Some plants need to be pulled from the ground to harvest them and, as a farmer, you’ll find yourself moving down your planted rows using an open hand on each plant to yank them from the soil. Others' produce must be cut away from the plant, such as the grapes on a vine. Still others can be reaped with a scythe or similar instrument, cut down into sheaths that can be gathered in bulk to be processed later. There are always multiple techniques you can apply, and if all else fails, you can always literally pull the thing out of the soil or chop it down and harvest your produce from the plant’s now dead body. How you go about your work is somewhat up to you.

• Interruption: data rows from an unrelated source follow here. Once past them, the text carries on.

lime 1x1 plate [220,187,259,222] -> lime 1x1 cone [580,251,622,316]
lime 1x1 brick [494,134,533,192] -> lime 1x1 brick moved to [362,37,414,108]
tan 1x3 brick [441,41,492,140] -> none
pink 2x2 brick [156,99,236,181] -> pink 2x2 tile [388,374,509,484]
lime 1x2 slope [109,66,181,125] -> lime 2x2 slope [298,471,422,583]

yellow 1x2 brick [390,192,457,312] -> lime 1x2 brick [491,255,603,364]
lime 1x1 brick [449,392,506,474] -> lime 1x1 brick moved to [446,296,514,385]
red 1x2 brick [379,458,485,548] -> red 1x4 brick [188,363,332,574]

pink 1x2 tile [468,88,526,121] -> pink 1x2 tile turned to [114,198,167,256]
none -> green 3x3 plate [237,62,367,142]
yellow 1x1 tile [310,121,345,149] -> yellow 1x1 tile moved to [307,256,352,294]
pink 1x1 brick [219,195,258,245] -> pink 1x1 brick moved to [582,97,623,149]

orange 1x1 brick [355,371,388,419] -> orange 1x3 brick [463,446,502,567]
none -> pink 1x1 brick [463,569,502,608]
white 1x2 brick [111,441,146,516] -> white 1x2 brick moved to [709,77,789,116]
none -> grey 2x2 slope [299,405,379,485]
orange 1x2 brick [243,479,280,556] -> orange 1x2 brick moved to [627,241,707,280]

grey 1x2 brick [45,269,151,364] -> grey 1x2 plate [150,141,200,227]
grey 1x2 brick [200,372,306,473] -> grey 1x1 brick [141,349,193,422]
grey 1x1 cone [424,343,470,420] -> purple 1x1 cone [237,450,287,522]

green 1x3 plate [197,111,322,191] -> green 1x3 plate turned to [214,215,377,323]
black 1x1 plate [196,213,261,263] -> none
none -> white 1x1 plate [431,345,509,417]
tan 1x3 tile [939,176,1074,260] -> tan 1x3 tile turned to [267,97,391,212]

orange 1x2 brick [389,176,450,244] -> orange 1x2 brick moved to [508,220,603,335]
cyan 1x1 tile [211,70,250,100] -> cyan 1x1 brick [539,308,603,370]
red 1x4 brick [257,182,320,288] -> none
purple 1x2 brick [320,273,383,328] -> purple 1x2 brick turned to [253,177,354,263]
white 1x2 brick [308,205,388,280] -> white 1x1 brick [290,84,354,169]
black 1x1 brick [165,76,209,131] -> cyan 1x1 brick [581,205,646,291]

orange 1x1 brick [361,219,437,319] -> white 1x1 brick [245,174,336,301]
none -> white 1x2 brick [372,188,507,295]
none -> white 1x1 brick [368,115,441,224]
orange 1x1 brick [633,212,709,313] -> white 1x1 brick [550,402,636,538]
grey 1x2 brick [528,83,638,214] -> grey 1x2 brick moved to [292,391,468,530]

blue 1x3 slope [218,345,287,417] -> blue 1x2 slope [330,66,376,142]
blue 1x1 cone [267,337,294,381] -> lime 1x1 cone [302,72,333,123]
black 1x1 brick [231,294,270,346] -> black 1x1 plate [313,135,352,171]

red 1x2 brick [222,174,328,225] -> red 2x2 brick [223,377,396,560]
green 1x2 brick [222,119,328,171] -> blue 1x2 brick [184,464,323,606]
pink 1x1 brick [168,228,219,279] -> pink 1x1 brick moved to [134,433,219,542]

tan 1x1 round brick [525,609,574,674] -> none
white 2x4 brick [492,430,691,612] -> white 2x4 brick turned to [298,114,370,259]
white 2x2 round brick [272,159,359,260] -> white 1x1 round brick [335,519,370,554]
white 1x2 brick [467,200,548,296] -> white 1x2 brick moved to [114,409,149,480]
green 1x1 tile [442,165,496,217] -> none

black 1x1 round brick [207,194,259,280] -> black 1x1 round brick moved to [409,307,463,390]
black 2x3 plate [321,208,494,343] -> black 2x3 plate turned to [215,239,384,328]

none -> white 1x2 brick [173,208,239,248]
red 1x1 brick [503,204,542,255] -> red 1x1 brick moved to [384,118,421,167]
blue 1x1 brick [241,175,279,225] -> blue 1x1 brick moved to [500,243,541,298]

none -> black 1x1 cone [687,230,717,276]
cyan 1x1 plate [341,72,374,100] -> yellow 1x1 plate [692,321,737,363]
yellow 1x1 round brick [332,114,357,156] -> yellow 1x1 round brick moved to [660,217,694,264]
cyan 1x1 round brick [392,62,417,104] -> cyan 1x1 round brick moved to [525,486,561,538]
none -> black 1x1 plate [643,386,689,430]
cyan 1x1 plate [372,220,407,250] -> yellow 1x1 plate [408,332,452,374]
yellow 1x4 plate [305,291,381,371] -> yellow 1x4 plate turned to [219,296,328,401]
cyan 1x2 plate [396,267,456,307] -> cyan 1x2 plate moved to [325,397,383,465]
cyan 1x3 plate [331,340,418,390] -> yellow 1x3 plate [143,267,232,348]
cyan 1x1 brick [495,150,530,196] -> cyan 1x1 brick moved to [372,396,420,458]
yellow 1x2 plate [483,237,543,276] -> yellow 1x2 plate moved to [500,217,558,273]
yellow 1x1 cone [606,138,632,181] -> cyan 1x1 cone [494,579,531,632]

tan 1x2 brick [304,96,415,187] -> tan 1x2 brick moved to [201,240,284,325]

That said, every strategy has its own value; even though you may be able to get another season's yield from a crop there may be cases where it’s still worth harvesting your produce destructively. For example, you might want to plough the remains back into the soil to help replenish the nutrients that your growing plants have consumed. And, there is always the finished result to consider:
The methods you use, and the conditions your plants experience as they grow, indelibly change the properties of the plant and the produce it yields. Just as the techniques one can use in smithing can change the performance of the resulting item, the properties imparted to a plant as it grows can alter the desirability and in-game effects of its produce. You may have mastered a plan for growing your apple trees that allows you to pack them in densely and yields many apples, but that process may leave them sour and only suitable for certain applications, such as the creation of ciders, or as ingredients for the potions and other concoctions made through alchemy. This might limit their value. On the other hand, it might be that the cider business is lucrative in your part of the world, and sour apples are exactly what you need.
The point of our crafting framework is not to make those decisions for you, but rather to give you the freedom to decide what “best” means for you and your plans. There’s more than one way to grow an apple tree, and more than one kind of apple a tree can grow; only you can know for sure what success means for your farm and your crops.